I hated and despised packing lunches. Frankly, I really really really hated the self imposed obligation of dinner on the table at 6:30. When the last one left for college I simply STOPPED making meals. However, for the 22 years that the kids were home, their nutrition and well being was my responsibility. Maybe it’s more important to drop one a sport, lesson, ballet class, feed the homeless so I can put it on my college resume project, and make everyone partake in the ‘learn how to feed myself in a reasonable manner’ project.

^^Men as a group have never done much home cooking for a family; it’s a hobby for them, not part of the societal expectation of their role. My point is that society has changed in the last few decades in various ways that promote obesity. Costco memberships are costly. So are gym memberships and fitbits. Obesity in America is is now associated with low income, not wealth.

I am not discounting the role of personal behavior in nutrition, but rising levels of obesity have become a public health problem that requires a more systematic approach to solution.

I’ve cooked the meals in the house ever since my wife and I were dating. My kids grew up thinking that cooking was a job for dads. But the demands of modern corporations (medical and others) have encroached on family time. Just recently, I have not had much time to cook. We made changes including weekly meal delivery from a raw food restaurant, one of my kids becoming a vegan cook, and eating more fruits to maintain a healthy lifestyle. But it would be so much easier to stop at the fast food chains or the supermarket to pick up ready-made food to save time. There just aren’t many good fast food choices out there.

One does not need a gym membership or activity tracker to exercise.

Indeed, the idea of having to go to the gym to exercise, instead of making exercise as part of one’s normal activity*, may contribute to the “no time to exercise” excuse that seems to be common.

  • Examples: Walk up and down the stairs instead of using the escalator or elevator. Walk, run, or bicycle to go places. Two picnic tables near each other = dip station. Park with jungle gym or tree with strong branch = pullup bar.
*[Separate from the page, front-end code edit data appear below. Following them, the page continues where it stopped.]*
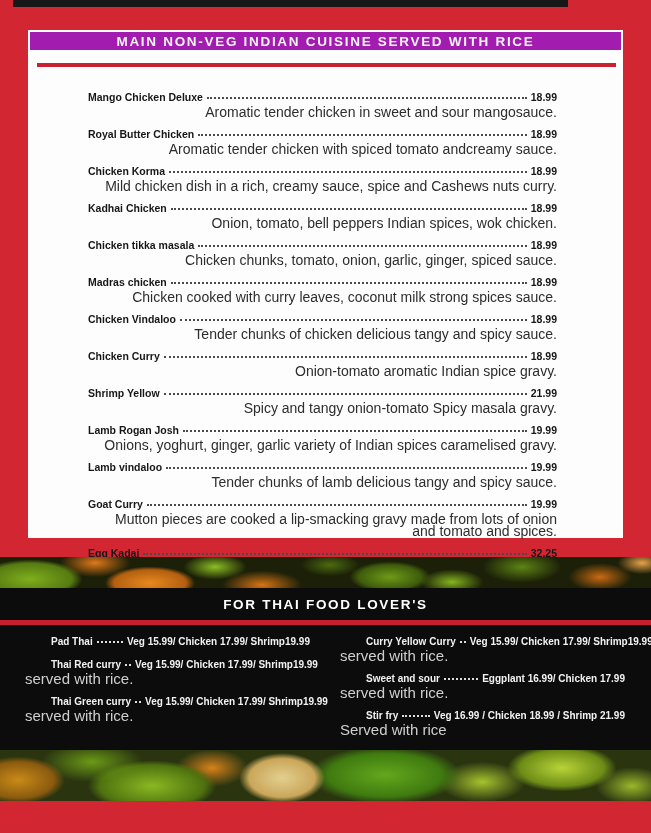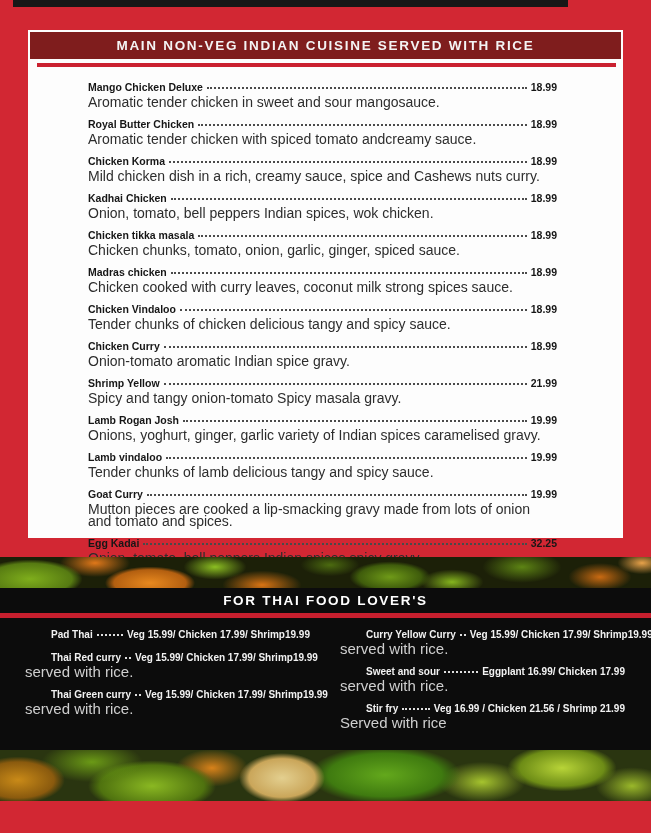--- a/index.html
+++ b/index.html
@@ -15,7 +15,7 @@
 
   
   #indian-panel{position:absolute;left:28px;top:30px;width:595px;height:508px;background:#fdfdfd;}
-  #indian-headerbar{position:absolute;left:2px;top:2px;right:2px;height:27px;background:#7f1d1d;
+  #indian-headerbar{position:absolute;left:2px;top:2px;right:2px;height:18px;background:#a21caf;
     display:flex;align-items:center;justify-content:center;}
   #indian-title{color:#f4f4f4;font-size:13.5px;font-weight:bold;letter-spacing:1.7px;white-space:nowrap;}
   #indian-rule{position:absolute;left:9px;right:7px;top:33px;height:4px;background:#ca2130;}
Of course, rising calorie intake (high fat and high carb) over the years is also a big contributor to rising obesity. But one does not need to go to Costco to buy healthier food (although it is true that some low income areas do not have any grocery stores).
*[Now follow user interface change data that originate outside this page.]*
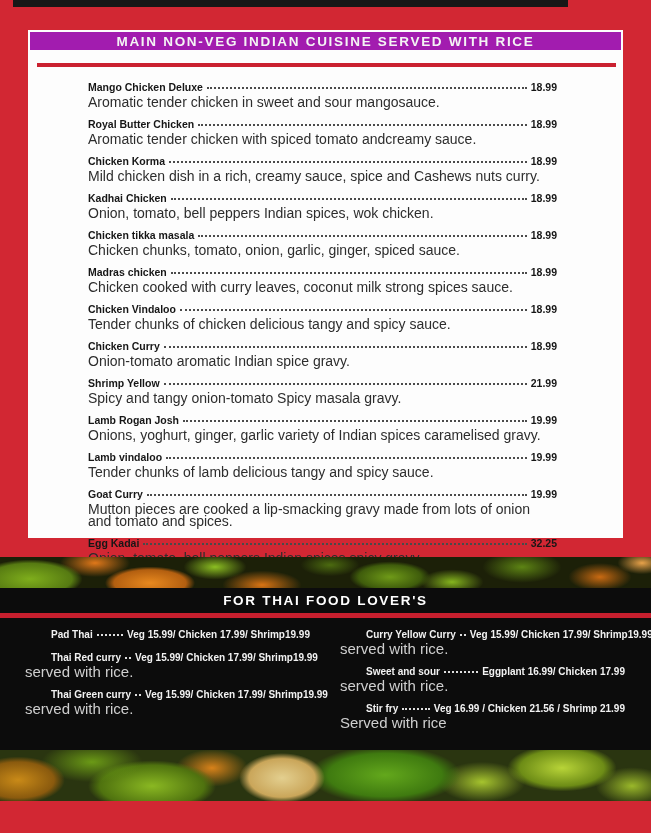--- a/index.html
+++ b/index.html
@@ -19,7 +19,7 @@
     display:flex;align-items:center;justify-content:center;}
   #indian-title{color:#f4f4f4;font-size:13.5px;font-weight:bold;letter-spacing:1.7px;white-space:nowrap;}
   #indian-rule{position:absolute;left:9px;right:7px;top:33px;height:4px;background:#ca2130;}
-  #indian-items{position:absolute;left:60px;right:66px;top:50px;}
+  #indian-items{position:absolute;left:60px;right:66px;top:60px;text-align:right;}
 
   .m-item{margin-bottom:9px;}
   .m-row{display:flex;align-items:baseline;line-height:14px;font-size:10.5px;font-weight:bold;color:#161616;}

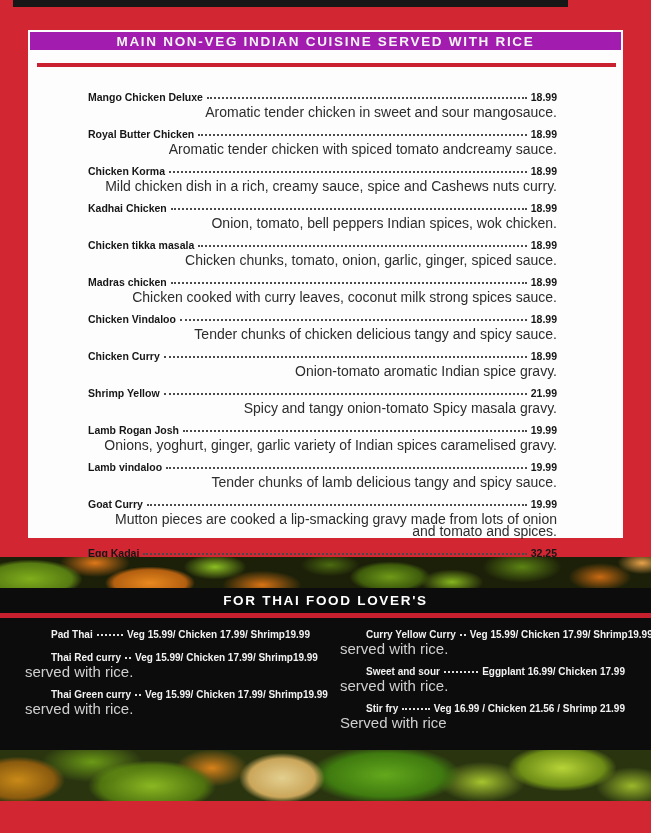--- a/index.html
+++ b/index.html
@@ -57,7 +57,7 @@
 
   
   #thai-block{position:absolute;left:0;top:588px;width:651px;height:162px;background:#0c0c0c;}
-  #thai-titlebar{height:25px;display:flex;align-items:center;justify-content:center;text-align:center;}
+  #thai-titlebar{height:32px;display:flex;align-items:center;justify-content:center;text-align:center;}
   #thai-title{color:#ffffff;font-size:13.5px;font-weight:bold;letter-spacing:1.7px;white-space:nowrap;}
   #thai-redline{height:5px;background:#c61f2e;}
   #thai-cols{display:flex;padding:10px 26px 0 25px;gap:30px;}

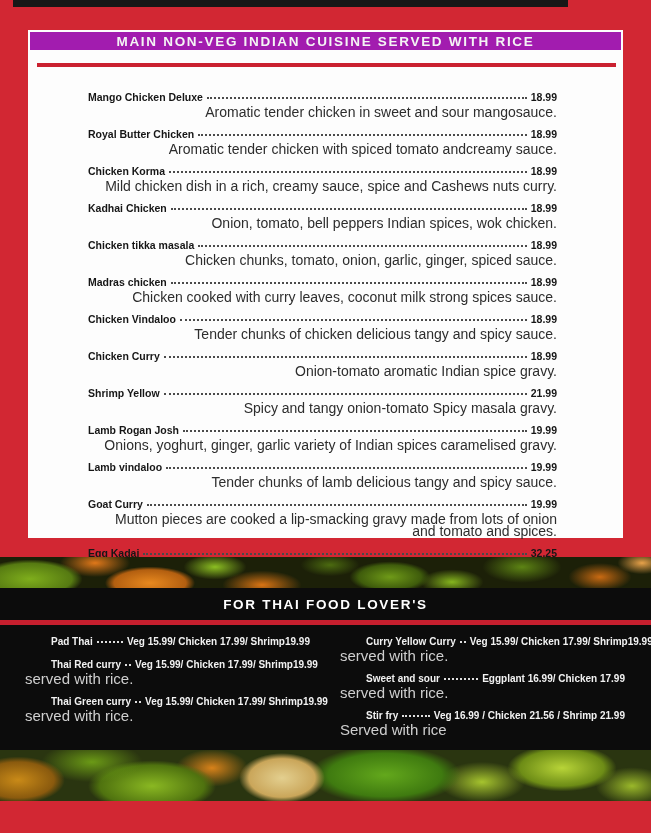--- a/index.html
+++ b/index.html
@@ -242,7 +242,7 @@
             <div class="t-row">
               <span class="t-name">Stir fry</span>
               <span class="t-leader"></span>
-              <span class="t-price">Veg 16.99 / Chicken 21.56 / Shrimp 21.99</span>
+              <span class="t-price">Veg 16.99 / Chicken 18.99 / Shrimp 21.99</span>
             </div>
             <div class="t-note">Served with rice</div>
           </div>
A Costco membership run $55/$110 a year. That’s about the cost of one doctor visit, two non-fast food meals for a family of 4 at a less than optimal eatery. Grocery stores deliver. Pick the good stuff and have it brought to your door.

And yes, exercise as a ‘separate from the rest of my life, must do this and then get back to the chair/car/couch’ is part of the problem. My first real job was in a high rise. My office was on the 14th floor. It was the 80’s, high heels and wool skirts. I still managed to take the stairs several times a day…just in the upward direction …downward was suicide in heels.
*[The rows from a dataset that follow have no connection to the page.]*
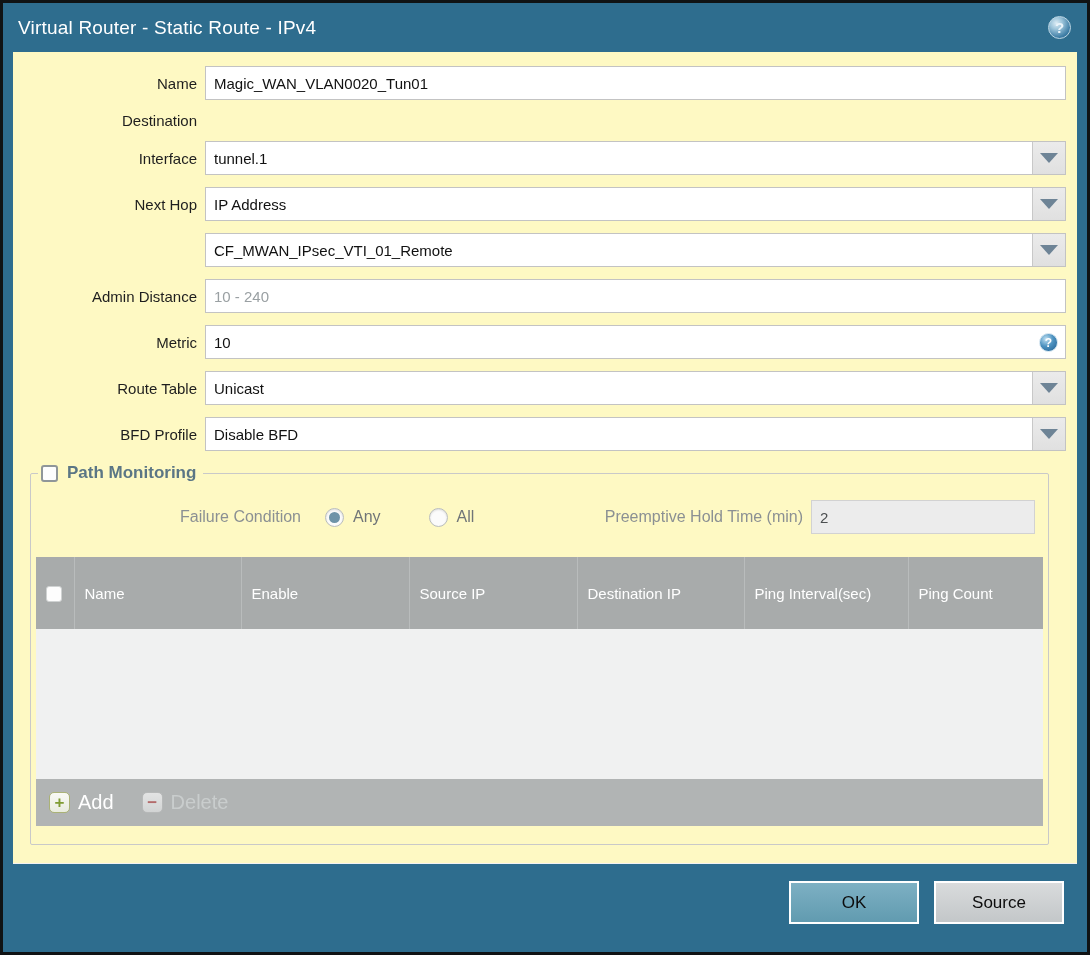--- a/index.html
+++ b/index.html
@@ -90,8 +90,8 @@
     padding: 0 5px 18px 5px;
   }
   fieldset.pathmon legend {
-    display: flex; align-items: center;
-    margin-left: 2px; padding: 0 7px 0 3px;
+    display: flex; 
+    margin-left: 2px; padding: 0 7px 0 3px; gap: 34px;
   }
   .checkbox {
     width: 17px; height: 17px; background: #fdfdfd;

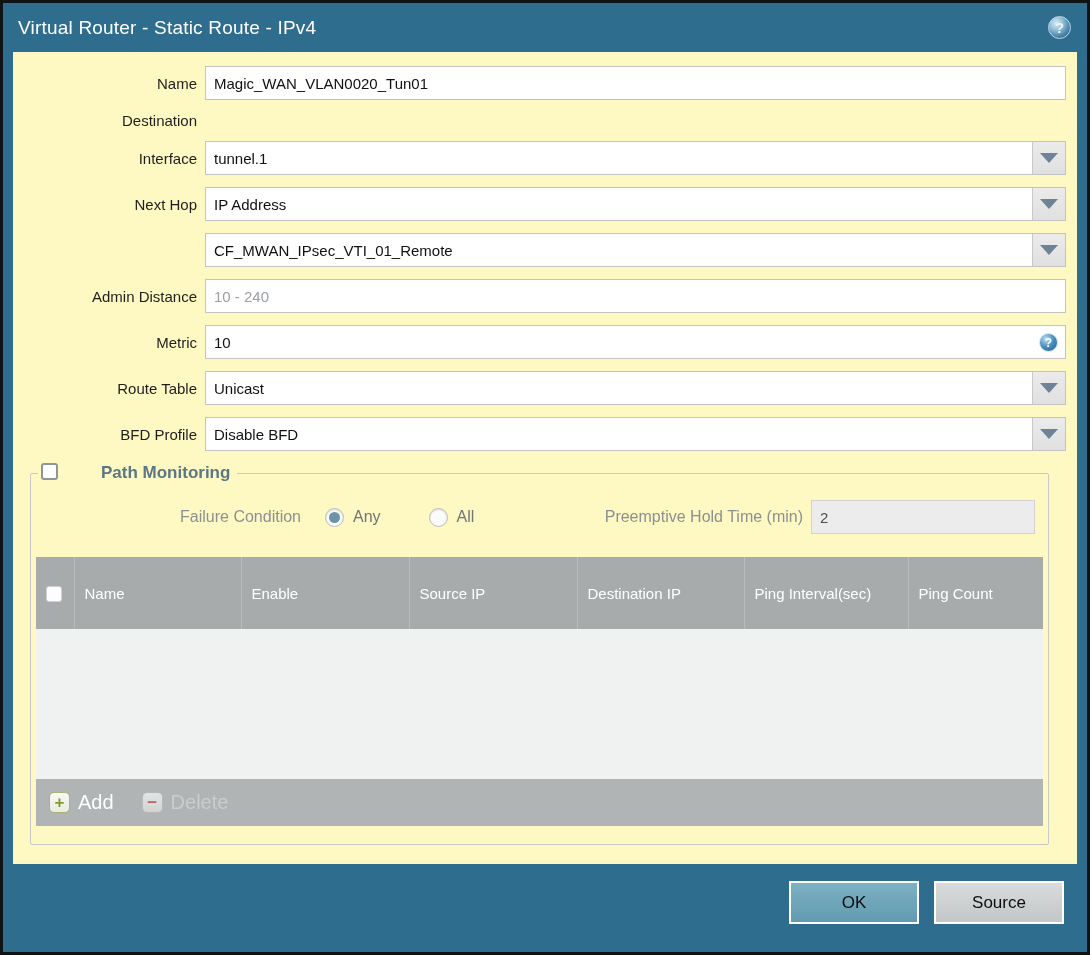--- a/index.html
+++ b/index.html
@@ -150,7 +150,7 @@
     display: flex; align-items: center; padding-left: 13px;
   }
   .tool-btn { display: flex; align-items: center; cursor: pointer; }
-  .tool-btn .txt { margin-left: 8px; font-size: 20px; }
+  .tool-btn .txt { margin-left: 8px; font-size: 12px; }
   .btn-add .txt { color: #ffffff; }
   .btn-del { margin-left: 28px; }
   .btn-del .txt { color: #c9cdcd; }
What’s the advertising line…Just Do It.

Yes, of course you can “just do it.” What I’m trying to say is that changes in family structure, adult work time, and technology have now required people who want to stay healthy to make a conscious, deliberate effort to set time and energy apart to exercise. Do people really think this has no effect on overall rates of obesity in this country? Above, a poster pointed out that free gym time and recess, a time when kids traditionally ran around and let off steam, jumped rope and shot baskets, has been all but abolished in our schools. In part it’s because school employees are afraid of the legal liability for what happens when children are relatively unsupervised. In part it’s because of the need to prep children for constant standardized testing. Home economics requirements are a thing of the past too, along with other
“prep-for-life” stuff like high school civics. The results have not been that good. We used to understand that a lot of kids in this country would not cultivate healthy habits unless they were inculcated by the schools, but it’s probably considered elitist now to admit it.